Top of Given entries

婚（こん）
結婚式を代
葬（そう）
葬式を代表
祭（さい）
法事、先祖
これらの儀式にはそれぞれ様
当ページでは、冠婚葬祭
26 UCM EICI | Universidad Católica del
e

Bottom of Given entries
Top of Given entries

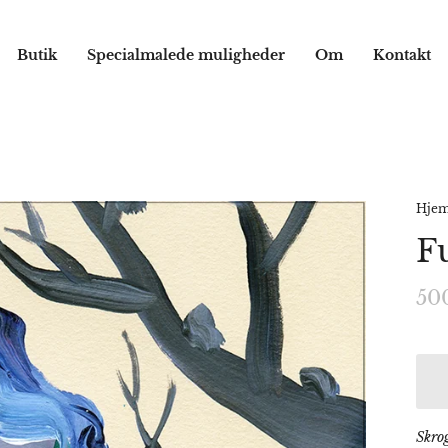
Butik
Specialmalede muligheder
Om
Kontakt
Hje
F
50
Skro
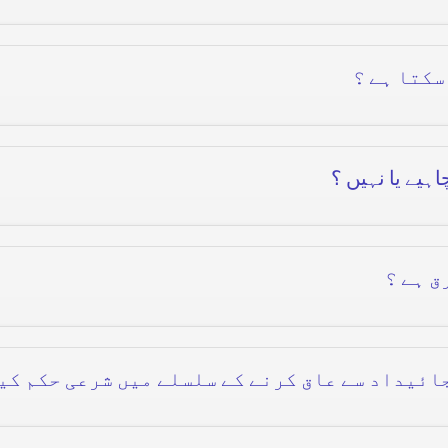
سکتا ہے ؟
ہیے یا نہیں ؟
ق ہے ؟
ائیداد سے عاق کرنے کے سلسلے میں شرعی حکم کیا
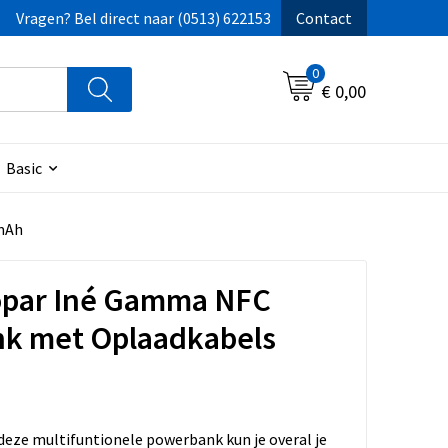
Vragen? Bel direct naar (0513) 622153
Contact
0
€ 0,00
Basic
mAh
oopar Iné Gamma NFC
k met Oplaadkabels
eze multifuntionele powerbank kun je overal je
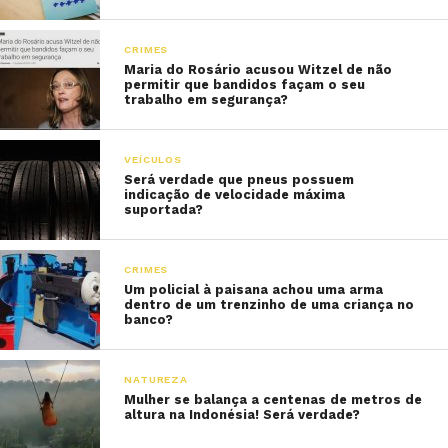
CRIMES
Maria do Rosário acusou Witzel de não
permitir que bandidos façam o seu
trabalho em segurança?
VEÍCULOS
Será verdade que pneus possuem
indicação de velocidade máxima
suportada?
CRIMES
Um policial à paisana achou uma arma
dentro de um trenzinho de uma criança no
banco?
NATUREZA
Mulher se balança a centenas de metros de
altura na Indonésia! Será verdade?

Bottom of Given entries
Top of Given entries

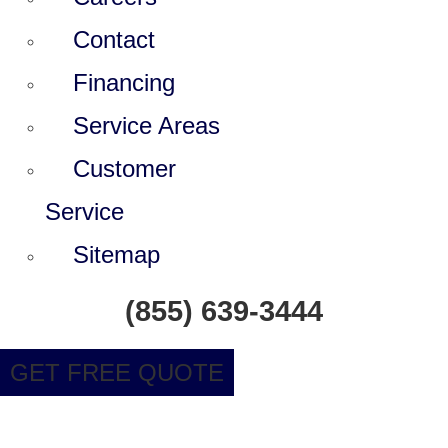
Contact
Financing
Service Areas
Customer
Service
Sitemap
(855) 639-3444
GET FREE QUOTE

Bottom of Given entries

Task details: Please quote the lines starting at the one containing "Vragen? Bel direct naar (0513) 622153" and ending at the one containing "eze multifuntionele powerbank", including both of those lines.

Task solution:
Vragen? Bel direct naar (0513) 622153
Contact
0
€ 0,00
Basic
mAh
oopar Iné Gamma NFC
k met Oplaadkabels
eze multifuntionele powerbank kun je overal je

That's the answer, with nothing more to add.